History of Calculators » Antikythera Mechanism from the 1st century BC

Antikythera Mechanism
From The 1st Century B.C.

Update: Researchers have long suspected the ancient clockwork device was used to display astronomical cycles. A research team (Mr Freeth and his colleagues) has now found that one of the dials records the dates of the ancient Olympiad. The ancient Olympiads, called the Panhellenic Games, comprised four games spread over four years.

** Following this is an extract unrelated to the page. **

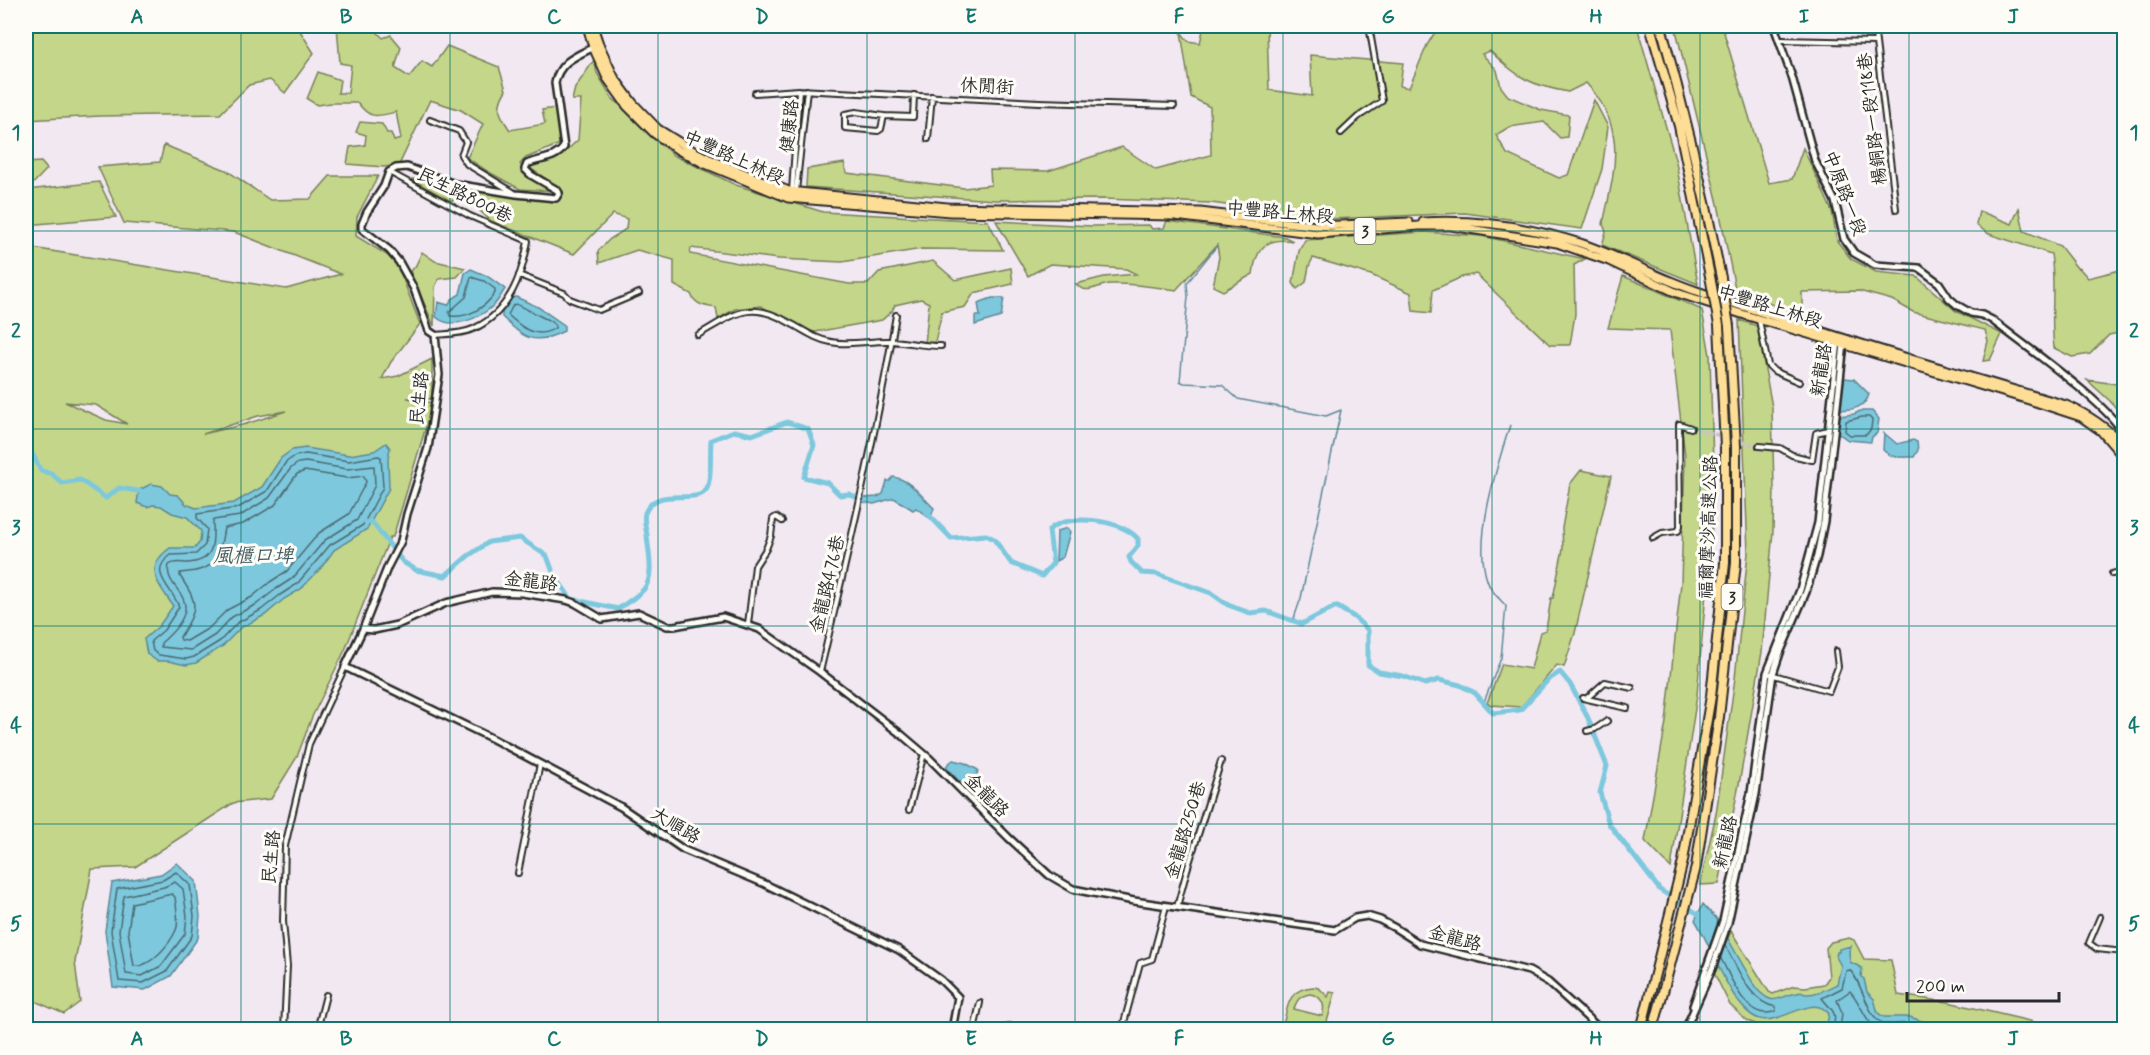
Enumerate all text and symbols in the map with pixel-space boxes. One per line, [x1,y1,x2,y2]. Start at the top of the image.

The Antikythera Mechanism was found in swallow water off the coast of the Greek island of Antikythera, and that is how it got its name. Antikythera Mechanism is now understood to be dedicated to astronomical phenomena and operates as a complex mechanical "calculator" which tracks the cycles of the Solar System. The Antikythera Mechanism dates from around the 1st century B.C. and is the most sophisticated mechanism known from the ancient world.

Fragments

Original bronze fragments of the Antikythera Mechanism, including the largest, Fragment A (center). Together, some 85 fragments reveal a highly sophisticated mechanism with about 30 bronze geared wheels and plates, apparently to calculate the time and positions of various planetary, solar, and lunar events. It was also able to follow the movements of the Moon and the Sun, predict eclipses and even recreate the irregular orbit of the Moon. The mechanism predicted lunar and solar eclipses on the basis of Babylonian arithmetic-progression cycles. Calendars were important to ancient societies for timing agricultural activity and fixing religious festivals. Eclipses and planetary motions were often interpreted as omens, while the calm regularity of the astronomical cycles must have been philosophically attractive in an uncertain and violent world.

3d rendering

Reference: National Archeological Museum of Athens, Greece.

spot
Where on earth is Antikythera?
The Antikythera island lies 22 nautical miles south of Kythera and 18 miles north of Crete, in a location that controls the passage from the Aegean towards the open sea of the western Mediterranean. The only useful anchorage of the island is in the Bay of Potamos, exposed to the prevailing northerly winds. Archeological finds show that the oldest settlement on the island was established in the late Neolithic period and the early Bronze Age, or 4000-3000 BC. Antikythera has had many names in its history. Its ancient name was "Aigila" or "Aigilia". Subsequently it became known as "Lioi" and "Sigilio", names that were used until the seventeenth century. From the eighteenth century on it was called "Cerigotto". (The larger island of Kythera was then called "Cerigo", thus Cerigotto meant "little Cerigo"). The name Antikythera came later.